• [TASK BRIEF]: Beginning with the line that holds "colorectal cancer (adenocarcinoma)" in the data below, give again every line through the one that holds "staining in stomach", exactly as written.

• [EXTRACTED MATERIAL]:

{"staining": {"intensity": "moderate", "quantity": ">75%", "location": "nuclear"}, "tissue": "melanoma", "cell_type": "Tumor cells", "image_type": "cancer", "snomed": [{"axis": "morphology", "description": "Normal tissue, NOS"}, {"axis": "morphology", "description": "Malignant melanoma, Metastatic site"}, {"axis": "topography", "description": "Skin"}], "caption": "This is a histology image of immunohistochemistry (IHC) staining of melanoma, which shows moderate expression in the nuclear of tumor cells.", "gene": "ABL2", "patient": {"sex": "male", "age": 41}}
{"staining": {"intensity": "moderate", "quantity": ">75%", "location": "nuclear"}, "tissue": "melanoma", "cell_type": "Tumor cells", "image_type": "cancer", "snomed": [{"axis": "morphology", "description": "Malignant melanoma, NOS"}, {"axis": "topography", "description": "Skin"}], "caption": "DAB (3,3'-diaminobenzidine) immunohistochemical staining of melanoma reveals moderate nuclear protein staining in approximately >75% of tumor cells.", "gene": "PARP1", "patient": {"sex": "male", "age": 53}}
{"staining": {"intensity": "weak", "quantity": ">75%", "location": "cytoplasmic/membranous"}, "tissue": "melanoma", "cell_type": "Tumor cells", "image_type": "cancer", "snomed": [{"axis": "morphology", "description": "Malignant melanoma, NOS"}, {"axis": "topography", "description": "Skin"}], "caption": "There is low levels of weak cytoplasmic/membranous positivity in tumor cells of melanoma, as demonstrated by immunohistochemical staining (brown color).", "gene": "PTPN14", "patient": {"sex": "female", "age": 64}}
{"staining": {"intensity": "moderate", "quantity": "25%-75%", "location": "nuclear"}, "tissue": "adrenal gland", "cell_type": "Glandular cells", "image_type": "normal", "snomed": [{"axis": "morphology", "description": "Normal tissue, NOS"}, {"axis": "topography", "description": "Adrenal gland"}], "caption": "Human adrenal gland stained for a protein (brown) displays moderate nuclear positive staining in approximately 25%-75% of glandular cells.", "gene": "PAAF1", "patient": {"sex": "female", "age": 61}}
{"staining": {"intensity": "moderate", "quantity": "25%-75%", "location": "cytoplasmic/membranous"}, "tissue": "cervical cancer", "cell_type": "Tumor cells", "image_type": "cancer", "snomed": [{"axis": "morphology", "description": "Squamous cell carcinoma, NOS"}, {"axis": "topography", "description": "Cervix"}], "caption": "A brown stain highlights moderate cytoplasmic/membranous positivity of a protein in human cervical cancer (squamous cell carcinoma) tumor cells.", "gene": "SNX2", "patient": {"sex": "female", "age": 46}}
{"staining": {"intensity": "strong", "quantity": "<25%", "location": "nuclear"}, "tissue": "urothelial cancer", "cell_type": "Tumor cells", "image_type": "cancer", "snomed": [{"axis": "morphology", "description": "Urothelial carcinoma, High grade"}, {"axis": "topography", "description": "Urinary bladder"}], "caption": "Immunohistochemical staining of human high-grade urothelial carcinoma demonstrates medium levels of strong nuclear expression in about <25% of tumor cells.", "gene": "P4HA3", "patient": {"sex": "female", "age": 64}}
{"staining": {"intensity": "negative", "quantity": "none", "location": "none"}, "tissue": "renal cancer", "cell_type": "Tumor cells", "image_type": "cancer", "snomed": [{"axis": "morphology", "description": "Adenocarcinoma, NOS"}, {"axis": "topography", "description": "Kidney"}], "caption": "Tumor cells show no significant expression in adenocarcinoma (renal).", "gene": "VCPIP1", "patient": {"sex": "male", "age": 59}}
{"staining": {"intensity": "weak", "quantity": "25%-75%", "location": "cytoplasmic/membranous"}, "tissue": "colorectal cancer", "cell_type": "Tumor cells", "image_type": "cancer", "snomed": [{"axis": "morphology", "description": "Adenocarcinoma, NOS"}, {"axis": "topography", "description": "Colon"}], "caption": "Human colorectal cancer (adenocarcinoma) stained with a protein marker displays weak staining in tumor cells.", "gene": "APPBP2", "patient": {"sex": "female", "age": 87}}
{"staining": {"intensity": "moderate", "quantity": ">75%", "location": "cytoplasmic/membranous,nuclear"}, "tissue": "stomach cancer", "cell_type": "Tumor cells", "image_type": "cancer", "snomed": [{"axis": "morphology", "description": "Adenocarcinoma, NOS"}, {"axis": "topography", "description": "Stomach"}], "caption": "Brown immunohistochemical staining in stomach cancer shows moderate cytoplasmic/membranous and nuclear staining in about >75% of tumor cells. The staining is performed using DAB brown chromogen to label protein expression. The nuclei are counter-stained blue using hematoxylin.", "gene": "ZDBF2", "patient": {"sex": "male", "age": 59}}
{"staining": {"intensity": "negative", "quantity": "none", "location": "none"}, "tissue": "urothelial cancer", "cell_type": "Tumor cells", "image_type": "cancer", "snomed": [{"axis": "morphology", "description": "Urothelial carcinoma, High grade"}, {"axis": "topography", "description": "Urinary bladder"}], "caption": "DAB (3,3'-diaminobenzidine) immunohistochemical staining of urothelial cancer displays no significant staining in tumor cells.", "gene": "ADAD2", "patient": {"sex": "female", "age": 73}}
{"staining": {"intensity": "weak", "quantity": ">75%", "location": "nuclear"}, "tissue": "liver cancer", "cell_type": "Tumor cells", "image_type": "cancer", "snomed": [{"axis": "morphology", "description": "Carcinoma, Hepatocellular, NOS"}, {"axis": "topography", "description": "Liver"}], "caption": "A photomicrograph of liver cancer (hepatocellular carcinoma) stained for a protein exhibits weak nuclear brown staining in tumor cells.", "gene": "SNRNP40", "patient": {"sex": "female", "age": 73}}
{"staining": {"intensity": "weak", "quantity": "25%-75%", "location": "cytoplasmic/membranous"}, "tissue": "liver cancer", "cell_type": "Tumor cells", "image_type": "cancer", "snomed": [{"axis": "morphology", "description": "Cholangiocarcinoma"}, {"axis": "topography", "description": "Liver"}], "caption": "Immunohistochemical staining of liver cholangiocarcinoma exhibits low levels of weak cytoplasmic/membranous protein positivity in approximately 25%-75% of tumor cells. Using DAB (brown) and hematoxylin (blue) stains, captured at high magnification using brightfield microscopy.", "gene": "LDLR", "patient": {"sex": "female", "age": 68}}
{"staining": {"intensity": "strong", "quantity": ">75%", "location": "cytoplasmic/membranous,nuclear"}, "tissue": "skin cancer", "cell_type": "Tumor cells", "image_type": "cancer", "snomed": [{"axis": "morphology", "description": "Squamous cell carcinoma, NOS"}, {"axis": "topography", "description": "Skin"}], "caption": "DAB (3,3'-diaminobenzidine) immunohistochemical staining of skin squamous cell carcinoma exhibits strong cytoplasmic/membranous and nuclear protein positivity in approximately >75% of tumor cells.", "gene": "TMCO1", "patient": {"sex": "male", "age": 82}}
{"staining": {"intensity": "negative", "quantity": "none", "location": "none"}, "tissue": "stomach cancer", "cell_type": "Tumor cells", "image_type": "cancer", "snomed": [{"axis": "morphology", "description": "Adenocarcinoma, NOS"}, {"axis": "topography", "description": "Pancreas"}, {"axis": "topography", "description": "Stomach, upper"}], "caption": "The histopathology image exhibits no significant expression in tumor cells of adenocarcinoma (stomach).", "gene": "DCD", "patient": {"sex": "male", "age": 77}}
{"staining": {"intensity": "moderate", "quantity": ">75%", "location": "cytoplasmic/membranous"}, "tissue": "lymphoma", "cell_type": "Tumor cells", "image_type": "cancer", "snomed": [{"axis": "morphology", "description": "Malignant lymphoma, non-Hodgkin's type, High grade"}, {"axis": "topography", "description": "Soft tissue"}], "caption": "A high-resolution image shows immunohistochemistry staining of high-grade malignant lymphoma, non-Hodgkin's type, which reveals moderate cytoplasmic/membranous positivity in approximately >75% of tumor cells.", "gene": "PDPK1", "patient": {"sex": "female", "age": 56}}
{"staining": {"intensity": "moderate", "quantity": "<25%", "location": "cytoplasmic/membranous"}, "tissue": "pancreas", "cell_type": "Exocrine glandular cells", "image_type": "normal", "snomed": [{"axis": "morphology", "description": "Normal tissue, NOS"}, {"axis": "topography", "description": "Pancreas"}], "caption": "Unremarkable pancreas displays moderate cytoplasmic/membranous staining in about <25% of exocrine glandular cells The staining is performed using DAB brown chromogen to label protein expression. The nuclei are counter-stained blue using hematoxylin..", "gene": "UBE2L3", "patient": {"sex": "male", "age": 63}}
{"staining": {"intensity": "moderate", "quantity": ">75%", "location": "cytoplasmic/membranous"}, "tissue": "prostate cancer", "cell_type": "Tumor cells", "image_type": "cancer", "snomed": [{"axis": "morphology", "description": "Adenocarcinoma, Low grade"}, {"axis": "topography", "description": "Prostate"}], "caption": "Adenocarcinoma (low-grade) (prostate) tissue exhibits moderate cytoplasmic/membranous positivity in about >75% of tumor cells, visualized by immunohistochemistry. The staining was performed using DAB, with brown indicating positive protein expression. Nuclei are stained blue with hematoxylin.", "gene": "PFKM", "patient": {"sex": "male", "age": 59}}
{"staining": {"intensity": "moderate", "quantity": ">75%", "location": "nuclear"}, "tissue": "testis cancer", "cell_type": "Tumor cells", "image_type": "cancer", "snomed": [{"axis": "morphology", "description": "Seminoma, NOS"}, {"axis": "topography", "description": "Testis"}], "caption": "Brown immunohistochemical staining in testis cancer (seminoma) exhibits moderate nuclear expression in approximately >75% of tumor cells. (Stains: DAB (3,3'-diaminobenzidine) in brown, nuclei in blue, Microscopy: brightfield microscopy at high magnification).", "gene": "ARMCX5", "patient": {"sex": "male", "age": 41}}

• [SOLUTION TO THIS TASK]:
{"staining": {"intensity": "weak", "quantity": "25%-75%", "location": "cytoplasmic/membranous"}, "tissue": "colorectal cancer", "cell_type": "Tumor cells", "image_type": "cancer", "snomed": [{"axis": "morphology", "description": "Adenocarcinoma, NOS"}, {"axis": "topography", "description": "Colon"}], "caption": "Human colorectal cancer (adenocarcinoma) stained with a protein marker displays weak staining in tumor cells.", "gene": "APPBP2", "patient": {"sex": "female", "age": 87}}
{"staining": {"intensity": "moderate", "quantity": ">75%", "location": "cytoplasmic/membranous,nuclear"}, "tissue": "stomach cancer", "cell_type": "Tumor cells", "image_type": "cancer", "snomed": [{"axis": "morphology", "description": "Adenocarcinoma, NOS"}, {"axis": "topography", "description": "Stomach"}], "caption": "Brown immunohistochemical staining in stomach cancer shows moderate cytoplasmic/membranous and nuclear staining in about >75% of tumor cells. The staining is performed using DAB brown chromogen to label protein expression. The nuclei are counter-stained blue using hematoxylin.", "gene": "ZDBF2", "patient": {"sex": "male", "age": 59}}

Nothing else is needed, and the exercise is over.